文本摘录 –
割裂与共生:《布达佩斯大饭店》的俄罗斯套娃式叙事结构
2019-06-15吴卓熊珩妤彭萌
吴卓 熊珩妤 彭萌
摘要:光和影一边塑造影像神话,一边还原真实发生的故事。为了让故事显得更加具有说服力,创作者通常会采用不同的方式来设置故事的情节,韦斯·安德森是其中的佼佼者。《布达佩斯大饭店》的俄罗斯套娃式叙事结构,看似割裂了整个故事的连贯性,却让“面对面”讲故事成为可能。角色也就在一个主要故事框架下的另外一个故事或几个故事中被塑造出来,具备了创造性的效果。

所给数据 –

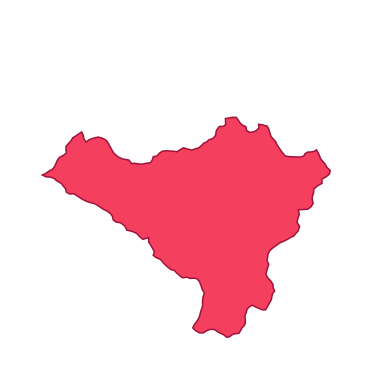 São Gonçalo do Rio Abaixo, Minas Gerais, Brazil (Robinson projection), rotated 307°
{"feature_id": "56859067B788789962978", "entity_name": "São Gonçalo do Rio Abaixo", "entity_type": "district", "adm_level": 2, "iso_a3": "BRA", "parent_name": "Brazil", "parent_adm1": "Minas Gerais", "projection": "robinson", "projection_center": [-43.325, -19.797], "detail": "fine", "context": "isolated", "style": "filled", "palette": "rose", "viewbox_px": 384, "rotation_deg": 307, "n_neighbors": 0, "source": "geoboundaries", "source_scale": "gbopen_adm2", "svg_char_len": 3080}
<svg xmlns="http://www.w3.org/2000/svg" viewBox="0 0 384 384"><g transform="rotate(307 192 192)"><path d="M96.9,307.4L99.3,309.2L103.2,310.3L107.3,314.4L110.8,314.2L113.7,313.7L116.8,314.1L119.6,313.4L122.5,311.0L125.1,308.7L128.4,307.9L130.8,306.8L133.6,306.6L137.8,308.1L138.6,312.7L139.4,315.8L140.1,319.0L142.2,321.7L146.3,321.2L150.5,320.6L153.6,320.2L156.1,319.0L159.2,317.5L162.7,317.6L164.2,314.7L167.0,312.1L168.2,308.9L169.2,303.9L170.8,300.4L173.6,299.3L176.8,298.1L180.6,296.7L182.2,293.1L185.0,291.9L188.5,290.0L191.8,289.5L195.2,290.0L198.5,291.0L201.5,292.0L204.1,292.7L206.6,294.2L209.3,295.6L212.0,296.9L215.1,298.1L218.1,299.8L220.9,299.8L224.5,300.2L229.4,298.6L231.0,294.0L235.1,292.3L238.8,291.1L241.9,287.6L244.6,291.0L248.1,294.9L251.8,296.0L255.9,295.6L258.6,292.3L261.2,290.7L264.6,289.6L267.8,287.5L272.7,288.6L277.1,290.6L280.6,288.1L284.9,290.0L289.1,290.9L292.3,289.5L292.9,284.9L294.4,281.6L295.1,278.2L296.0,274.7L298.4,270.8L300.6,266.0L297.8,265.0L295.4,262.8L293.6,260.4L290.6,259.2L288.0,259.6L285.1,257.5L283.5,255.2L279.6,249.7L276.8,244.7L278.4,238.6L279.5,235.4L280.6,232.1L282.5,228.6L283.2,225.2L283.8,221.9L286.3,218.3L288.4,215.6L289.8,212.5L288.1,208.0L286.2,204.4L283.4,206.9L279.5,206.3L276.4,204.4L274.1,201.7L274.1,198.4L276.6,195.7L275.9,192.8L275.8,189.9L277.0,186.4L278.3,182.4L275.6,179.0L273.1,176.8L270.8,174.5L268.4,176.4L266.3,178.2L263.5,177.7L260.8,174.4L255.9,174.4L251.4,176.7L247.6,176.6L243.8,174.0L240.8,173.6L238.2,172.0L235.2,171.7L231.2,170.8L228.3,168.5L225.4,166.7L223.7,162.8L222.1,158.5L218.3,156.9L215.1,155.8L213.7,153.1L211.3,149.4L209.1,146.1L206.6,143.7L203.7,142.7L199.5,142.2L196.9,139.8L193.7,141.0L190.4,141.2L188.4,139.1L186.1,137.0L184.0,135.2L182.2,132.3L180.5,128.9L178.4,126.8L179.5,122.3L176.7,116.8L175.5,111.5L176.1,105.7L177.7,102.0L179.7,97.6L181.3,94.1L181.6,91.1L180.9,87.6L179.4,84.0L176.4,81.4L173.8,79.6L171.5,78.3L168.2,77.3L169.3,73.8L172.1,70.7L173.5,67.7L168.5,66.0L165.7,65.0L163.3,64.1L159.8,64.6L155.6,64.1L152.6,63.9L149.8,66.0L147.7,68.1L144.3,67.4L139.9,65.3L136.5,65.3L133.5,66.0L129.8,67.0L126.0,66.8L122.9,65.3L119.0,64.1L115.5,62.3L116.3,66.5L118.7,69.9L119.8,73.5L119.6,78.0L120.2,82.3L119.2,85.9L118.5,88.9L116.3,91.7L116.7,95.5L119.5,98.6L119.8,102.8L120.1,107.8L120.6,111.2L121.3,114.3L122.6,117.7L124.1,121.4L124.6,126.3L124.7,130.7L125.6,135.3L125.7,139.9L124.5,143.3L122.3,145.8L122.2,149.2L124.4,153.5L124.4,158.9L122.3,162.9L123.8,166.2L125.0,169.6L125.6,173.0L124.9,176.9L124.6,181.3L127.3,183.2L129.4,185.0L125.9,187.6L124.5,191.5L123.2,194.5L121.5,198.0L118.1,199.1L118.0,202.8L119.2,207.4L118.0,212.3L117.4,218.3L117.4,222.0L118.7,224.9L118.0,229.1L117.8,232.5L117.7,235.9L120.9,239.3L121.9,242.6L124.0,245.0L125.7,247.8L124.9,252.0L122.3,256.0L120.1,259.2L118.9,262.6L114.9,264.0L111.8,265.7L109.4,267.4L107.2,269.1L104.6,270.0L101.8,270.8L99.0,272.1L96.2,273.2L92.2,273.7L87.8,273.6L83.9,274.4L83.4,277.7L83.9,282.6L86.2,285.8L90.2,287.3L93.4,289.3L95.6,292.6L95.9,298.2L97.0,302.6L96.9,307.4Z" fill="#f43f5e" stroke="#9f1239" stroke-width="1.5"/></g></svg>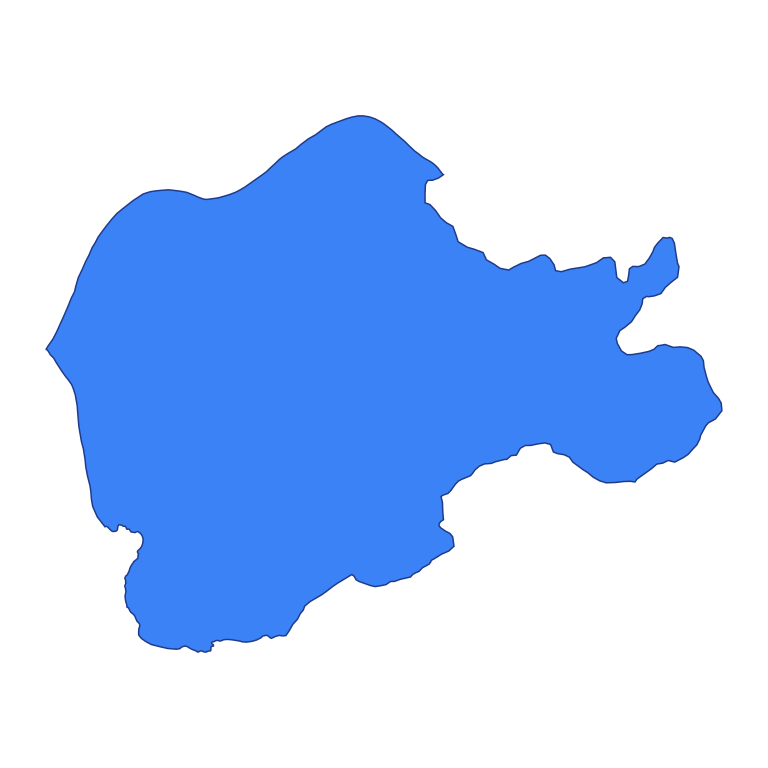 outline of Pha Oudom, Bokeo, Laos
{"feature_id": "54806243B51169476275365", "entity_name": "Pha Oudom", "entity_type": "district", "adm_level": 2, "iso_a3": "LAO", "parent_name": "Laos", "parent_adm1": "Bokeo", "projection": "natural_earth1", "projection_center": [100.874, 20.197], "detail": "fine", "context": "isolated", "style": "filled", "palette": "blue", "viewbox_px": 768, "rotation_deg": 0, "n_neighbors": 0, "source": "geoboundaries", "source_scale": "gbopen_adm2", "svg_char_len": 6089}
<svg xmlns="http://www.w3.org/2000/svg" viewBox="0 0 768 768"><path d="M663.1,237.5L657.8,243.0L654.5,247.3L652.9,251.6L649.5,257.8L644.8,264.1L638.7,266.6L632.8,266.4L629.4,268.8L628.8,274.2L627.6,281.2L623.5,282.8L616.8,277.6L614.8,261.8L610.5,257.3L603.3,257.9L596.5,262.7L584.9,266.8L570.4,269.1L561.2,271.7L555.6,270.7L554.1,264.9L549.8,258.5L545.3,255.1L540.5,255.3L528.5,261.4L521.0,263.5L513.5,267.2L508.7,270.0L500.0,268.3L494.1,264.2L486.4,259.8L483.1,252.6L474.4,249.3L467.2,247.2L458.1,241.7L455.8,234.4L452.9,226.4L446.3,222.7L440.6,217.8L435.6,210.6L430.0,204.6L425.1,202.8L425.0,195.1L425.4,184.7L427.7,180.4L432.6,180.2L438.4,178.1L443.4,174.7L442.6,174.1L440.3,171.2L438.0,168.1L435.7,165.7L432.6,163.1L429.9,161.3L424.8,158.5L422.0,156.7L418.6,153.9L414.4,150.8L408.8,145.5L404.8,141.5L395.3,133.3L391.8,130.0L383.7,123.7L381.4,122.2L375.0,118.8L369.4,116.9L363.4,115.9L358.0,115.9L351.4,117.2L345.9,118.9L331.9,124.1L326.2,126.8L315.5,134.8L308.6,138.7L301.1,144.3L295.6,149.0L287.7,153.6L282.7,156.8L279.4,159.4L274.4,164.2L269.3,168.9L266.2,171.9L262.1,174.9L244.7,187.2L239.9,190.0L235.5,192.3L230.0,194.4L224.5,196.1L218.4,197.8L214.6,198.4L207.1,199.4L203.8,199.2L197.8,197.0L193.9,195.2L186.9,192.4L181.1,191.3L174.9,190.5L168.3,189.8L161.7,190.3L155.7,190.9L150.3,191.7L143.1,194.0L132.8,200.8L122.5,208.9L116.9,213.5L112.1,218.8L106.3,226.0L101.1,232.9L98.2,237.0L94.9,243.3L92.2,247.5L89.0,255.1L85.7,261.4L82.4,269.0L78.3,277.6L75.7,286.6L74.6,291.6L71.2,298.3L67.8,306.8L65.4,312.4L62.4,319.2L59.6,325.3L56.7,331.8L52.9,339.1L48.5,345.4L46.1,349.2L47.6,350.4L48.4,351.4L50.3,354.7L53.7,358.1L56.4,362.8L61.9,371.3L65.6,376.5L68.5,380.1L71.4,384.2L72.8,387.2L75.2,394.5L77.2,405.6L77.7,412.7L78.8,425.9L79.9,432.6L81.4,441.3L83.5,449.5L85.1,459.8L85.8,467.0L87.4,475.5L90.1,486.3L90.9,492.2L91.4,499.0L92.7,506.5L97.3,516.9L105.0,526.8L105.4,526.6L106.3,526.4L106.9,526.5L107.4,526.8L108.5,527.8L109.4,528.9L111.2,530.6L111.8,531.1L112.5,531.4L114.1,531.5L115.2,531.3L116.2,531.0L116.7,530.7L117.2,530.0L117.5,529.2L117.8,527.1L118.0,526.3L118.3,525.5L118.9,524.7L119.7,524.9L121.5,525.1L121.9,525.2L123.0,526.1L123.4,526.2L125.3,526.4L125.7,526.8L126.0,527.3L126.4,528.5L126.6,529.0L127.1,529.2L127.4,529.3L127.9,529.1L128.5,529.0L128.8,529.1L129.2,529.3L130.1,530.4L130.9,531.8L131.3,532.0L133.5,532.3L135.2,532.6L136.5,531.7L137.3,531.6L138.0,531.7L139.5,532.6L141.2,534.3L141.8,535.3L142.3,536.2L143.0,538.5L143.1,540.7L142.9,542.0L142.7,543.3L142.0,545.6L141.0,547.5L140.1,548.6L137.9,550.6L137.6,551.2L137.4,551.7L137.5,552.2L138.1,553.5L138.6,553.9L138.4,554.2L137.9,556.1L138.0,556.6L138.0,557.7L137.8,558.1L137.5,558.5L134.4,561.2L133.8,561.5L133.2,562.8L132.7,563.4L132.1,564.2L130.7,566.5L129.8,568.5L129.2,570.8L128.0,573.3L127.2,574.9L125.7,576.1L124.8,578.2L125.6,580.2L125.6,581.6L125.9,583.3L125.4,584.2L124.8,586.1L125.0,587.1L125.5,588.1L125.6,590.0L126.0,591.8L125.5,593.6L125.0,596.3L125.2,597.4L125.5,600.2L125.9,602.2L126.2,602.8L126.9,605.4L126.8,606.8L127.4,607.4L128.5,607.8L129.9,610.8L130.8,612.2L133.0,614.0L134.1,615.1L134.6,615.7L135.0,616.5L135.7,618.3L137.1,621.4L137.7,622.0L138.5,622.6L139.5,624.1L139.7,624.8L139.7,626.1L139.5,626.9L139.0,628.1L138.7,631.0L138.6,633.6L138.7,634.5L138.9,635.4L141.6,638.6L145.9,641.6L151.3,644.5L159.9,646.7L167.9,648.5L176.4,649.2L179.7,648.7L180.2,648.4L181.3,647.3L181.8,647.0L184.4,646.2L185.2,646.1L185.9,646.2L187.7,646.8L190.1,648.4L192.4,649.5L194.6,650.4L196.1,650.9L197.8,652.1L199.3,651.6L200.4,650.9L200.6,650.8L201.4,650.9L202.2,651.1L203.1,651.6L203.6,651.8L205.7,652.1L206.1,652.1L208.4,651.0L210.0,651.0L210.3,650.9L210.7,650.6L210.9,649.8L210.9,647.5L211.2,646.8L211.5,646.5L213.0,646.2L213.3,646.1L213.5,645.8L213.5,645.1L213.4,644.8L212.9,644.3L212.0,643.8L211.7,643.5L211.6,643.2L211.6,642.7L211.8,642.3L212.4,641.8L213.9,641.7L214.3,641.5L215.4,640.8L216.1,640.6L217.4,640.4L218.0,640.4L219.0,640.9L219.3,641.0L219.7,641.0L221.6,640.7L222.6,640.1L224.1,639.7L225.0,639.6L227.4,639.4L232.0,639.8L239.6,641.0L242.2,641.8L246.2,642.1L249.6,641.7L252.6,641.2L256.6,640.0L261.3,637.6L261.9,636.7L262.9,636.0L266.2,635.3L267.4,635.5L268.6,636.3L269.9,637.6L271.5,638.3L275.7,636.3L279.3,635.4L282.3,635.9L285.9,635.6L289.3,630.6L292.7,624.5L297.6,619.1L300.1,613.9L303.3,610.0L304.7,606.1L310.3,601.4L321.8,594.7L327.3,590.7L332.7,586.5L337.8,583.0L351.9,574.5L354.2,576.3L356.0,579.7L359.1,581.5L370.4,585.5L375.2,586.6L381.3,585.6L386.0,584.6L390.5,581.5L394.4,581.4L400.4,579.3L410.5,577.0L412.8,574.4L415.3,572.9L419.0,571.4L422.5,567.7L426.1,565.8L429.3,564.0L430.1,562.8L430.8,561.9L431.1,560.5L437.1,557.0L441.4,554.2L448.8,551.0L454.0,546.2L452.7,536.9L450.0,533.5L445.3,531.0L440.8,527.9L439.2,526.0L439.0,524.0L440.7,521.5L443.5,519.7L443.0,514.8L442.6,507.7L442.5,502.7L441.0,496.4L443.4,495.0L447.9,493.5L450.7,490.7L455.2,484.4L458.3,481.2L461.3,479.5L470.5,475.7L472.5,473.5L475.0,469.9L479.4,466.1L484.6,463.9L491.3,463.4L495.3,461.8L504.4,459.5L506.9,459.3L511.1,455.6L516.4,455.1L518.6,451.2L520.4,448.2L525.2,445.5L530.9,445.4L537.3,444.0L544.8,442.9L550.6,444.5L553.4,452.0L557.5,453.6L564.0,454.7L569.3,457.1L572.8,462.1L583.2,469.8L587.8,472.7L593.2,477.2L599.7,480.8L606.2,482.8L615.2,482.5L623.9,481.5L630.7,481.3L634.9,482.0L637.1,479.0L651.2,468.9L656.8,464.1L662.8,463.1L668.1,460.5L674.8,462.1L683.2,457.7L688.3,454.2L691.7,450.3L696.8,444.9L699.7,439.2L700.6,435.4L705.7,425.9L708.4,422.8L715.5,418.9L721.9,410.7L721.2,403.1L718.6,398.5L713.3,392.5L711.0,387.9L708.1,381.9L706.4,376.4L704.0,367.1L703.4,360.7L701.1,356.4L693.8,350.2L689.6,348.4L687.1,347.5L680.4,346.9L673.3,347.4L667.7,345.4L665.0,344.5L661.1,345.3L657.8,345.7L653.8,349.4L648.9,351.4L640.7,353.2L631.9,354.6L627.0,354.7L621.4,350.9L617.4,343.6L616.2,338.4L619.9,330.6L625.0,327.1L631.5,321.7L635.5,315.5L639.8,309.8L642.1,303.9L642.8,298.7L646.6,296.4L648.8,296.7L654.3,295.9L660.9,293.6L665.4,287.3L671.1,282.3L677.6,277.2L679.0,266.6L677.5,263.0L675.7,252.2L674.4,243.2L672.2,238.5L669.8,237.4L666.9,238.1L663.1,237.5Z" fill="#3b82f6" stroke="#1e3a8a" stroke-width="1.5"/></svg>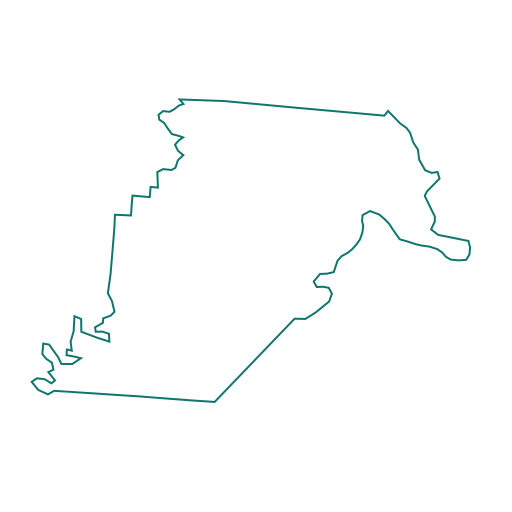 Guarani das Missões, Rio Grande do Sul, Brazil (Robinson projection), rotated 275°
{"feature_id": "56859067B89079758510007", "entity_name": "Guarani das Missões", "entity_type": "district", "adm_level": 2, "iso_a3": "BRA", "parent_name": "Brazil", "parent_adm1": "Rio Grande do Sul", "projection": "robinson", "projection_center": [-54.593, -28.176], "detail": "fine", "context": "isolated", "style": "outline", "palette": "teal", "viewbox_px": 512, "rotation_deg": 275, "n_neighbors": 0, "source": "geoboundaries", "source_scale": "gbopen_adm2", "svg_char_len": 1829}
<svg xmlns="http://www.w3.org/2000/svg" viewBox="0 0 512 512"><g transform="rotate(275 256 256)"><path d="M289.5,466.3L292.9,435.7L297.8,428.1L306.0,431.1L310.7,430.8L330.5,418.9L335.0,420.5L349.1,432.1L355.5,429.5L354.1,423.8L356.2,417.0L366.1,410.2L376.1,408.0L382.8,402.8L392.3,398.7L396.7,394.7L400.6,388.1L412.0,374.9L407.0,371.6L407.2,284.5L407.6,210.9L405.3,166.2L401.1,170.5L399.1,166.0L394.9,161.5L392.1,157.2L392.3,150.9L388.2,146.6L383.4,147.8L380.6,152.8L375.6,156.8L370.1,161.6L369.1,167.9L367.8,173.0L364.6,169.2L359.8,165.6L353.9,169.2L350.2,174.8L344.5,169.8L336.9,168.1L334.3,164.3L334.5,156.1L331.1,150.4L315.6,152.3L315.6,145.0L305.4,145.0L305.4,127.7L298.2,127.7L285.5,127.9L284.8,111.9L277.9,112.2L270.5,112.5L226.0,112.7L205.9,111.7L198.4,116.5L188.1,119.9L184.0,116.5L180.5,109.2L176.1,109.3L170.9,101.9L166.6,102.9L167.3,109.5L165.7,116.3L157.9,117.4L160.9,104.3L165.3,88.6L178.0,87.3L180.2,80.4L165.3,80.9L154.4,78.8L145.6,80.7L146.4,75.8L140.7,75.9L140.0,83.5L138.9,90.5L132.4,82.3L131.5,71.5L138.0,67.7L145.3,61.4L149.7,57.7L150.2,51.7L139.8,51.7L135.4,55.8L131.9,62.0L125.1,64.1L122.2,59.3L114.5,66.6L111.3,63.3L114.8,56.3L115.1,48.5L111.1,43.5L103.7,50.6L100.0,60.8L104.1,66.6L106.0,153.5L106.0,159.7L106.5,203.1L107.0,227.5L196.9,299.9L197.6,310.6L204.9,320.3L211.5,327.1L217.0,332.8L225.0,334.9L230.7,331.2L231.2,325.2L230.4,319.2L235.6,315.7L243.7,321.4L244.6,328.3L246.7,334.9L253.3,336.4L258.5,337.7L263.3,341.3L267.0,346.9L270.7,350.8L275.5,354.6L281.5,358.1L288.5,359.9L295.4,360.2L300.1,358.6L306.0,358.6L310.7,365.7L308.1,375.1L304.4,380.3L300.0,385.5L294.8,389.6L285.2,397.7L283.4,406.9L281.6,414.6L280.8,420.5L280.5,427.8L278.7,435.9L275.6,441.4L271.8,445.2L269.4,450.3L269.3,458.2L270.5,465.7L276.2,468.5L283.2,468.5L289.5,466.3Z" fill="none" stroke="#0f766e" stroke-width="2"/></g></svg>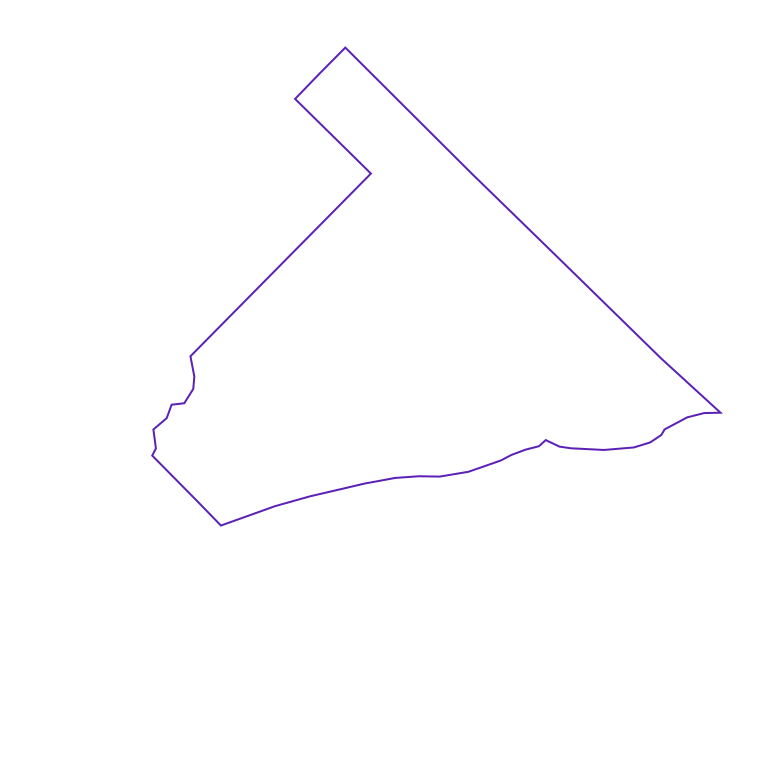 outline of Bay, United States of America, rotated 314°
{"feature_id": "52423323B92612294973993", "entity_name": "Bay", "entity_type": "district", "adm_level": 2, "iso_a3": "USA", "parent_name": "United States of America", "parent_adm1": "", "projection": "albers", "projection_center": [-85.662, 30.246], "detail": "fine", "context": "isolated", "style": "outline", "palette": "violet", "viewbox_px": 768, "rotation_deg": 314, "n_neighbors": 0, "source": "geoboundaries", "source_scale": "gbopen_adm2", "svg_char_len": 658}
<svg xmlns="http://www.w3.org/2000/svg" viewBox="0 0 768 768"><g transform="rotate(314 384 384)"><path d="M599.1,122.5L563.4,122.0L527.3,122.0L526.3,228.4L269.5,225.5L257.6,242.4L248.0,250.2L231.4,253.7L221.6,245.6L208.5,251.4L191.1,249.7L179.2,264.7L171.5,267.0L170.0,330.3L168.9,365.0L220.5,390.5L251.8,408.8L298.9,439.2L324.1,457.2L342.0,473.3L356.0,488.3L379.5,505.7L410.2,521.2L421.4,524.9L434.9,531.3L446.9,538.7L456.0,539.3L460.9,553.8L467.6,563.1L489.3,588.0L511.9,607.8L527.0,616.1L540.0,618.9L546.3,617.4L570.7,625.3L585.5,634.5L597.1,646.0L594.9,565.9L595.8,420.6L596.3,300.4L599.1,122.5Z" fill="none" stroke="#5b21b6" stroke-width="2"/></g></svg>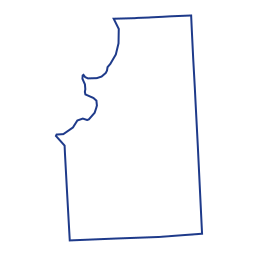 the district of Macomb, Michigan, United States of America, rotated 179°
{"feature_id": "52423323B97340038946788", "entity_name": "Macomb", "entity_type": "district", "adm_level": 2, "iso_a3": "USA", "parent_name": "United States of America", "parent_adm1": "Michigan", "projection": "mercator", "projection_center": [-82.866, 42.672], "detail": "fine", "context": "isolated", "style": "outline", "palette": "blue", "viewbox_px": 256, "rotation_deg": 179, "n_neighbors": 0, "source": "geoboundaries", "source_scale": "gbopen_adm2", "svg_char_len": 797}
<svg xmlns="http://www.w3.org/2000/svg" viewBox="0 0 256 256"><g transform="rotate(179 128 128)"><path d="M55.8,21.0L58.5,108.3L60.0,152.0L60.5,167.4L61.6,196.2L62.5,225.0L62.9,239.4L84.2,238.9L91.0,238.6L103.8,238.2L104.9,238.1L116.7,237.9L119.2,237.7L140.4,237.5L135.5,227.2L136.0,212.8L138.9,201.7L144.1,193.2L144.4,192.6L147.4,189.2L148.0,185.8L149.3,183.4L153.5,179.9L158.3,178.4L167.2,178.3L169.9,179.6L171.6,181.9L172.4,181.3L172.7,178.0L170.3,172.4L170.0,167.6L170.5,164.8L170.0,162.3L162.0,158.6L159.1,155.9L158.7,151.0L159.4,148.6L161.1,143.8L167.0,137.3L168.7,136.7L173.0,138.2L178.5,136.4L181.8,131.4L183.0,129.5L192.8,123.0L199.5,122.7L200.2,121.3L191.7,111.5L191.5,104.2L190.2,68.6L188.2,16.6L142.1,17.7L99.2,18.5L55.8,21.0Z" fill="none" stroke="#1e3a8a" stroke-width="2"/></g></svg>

任务要求 A – 请把摘录中以“摘要:光和影”开头的那一段压缩成要点列表,保留其主要内容。
任务要求 B – 摘录中署名的作者有哪些?请全部列出。

参考答案 A –
- 光影既塑造影像神话,也还原真实发生的故事。
- 为增强故事的说服力,创作者会用不同方式设置情节,韦斯·安德森是其中的佼佼者。
- 《布达佩斯大饭店》采用俄罗斯套娃式叙事结构,看似割裂了故事的连贯性,却让“面对面”讲故事成为可能。
- 角色在主要故事框架下的另一个或几个故事中得到塑造,具备创造性的效果。

参考答案 B – 吴卓、熊珩妤、彭萌